A group of Republican senators wrote the Department of Homeland Security (DHS) this week to criticize current border policies and urge additional information ahead of a potential revocation of U.S. Title 42.

The senators noted the possible problems a reversal of Title 42 policy, which allows Customs and Border Protection (CBP) to prohibit entry over potential health risks, would pose.

Led by U.S. Sen. Rick Scott (FL), the lawmakers pressed DHS Secretary Alejandro Mayorkas to release information on his department’s plans to secure the southern border should Title 42 be rescinded. Title 42 was enacted under the Trump administration, which it used to block land entry for immigrants during the COVID-19 pandemic. The Biden administration has continued the policy.

“The Department should be focused on securing our borders, enforcing all immigration laws, and providing all necessary resources to CBP and U.S. Immigration and Customs Enforcement (ICE) to detain and remove all who violate our laws,” the senators wrote. “Ensuring our frontline immigration officers have ample resources to secure the southern border is of critical importance – especially if Title 42 is potentially lifted, as reported.”

The 14 senators behind the letter claimed that the policy had been an effective deterrent to illegal border crossings due to eliminating these people’s allowance to remain and move within the United States until immigration proceedings could be concluded. They added that such a reversal “is likely to cause another overwhelming surge of illegal crossings, exacerbating the already massive humanitarian and national security crisis at the southern border.”

The United States has seen periodic cycles of immigration throughout its lifespan. With the high number of border encounters, other factors need to be considered, including economic conditions in Mexico – which bring drops in single adult immigration as they improve – and the current difficulty of actually crossing the border, according to the nonprofit American Immigration Council (AIC) earlier this month.

“Direct comparisons between apprehension numbers in recent years and those occurring decades ago miss a key fact: it is significantly harder to cross the border without detection and apprehension today than it was just a decade ago,” the AIC said. It added the government could and should view the current surge of immigrants as a challenge of humanitarian protection management, not security.

The senators viewed the situation at the border as a national security crisis and called out the Biden administration for record-high illegal crossings. In 2021 alone, they noted, CBP reported 2 million encounters with illegal immigrants and another 154,745 encounters in January 2022.

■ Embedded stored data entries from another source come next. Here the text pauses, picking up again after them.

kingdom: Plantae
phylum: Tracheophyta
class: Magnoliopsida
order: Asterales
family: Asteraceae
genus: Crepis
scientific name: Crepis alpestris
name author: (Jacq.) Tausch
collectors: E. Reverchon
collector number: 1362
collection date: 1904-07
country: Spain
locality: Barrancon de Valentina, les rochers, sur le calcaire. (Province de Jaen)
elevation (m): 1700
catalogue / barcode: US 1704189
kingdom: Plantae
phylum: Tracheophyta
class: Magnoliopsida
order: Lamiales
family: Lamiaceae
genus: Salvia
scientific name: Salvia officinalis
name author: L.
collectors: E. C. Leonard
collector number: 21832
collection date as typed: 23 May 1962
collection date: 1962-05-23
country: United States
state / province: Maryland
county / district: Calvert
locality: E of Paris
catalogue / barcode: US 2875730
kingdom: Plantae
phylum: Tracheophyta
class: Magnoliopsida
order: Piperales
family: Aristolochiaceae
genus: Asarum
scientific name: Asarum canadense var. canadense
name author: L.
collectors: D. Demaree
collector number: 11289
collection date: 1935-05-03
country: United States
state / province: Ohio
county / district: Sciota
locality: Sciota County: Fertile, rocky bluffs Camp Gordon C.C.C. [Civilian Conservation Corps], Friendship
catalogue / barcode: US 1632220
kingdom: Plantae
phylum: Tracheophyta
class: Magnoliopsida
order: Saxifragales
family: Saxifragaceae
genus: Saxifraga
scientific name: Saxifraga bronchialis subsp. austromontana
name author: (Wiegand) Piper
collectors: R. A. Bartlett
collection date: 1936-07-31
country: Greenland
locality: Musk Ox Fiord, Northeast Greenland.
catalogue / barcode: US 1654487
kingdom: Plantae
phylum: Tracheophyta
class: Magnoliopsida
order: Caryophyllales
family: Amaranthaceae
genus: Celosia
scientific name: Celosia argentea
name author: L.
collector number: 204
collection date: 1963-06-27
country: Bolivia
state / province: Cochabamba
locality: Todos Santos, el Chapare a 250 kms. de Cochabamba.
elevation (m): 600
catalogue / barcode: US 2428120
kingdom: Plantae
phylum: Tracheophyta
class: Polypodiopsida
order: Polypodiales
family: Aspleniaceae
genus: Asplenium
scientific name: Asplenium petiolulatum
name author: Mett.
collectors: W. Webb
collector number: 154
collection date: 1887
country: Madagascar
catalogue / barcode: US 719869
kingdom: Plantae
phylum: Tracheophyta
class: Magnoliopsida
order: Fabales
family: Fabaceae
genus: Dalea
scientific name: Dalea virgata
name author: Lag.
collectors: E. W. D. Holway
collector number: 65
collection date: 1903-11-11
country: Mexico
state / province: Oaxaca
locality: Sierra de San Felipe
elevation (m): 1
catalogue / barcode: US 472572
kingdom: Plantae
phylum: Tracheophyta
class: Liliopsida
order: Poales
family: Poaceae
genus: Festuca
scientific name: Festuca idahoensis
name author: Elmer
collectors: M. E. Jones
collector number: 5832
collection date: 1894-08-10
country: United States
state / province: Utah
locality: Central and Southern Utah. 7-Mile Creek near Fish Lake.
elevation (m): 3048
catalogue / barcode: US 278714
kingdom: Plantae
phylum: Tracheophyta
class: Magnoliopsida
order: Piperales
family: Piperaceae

Building on that, they claimed the administration’s border policies fuel criminal activity, sex trafficking, and other forms of abuse. They asked Mayorkas to report to them on how the DHS is mitigating any expected surges and coordinating with other federal, state, and local agencies to do so; if DHS is providing intelligence to aid state and local law enforcement; if necessary resources and personnel would be expedited to confront any surge in immigration; and whether additional U.S. troops would be called upon to support border patrol agents.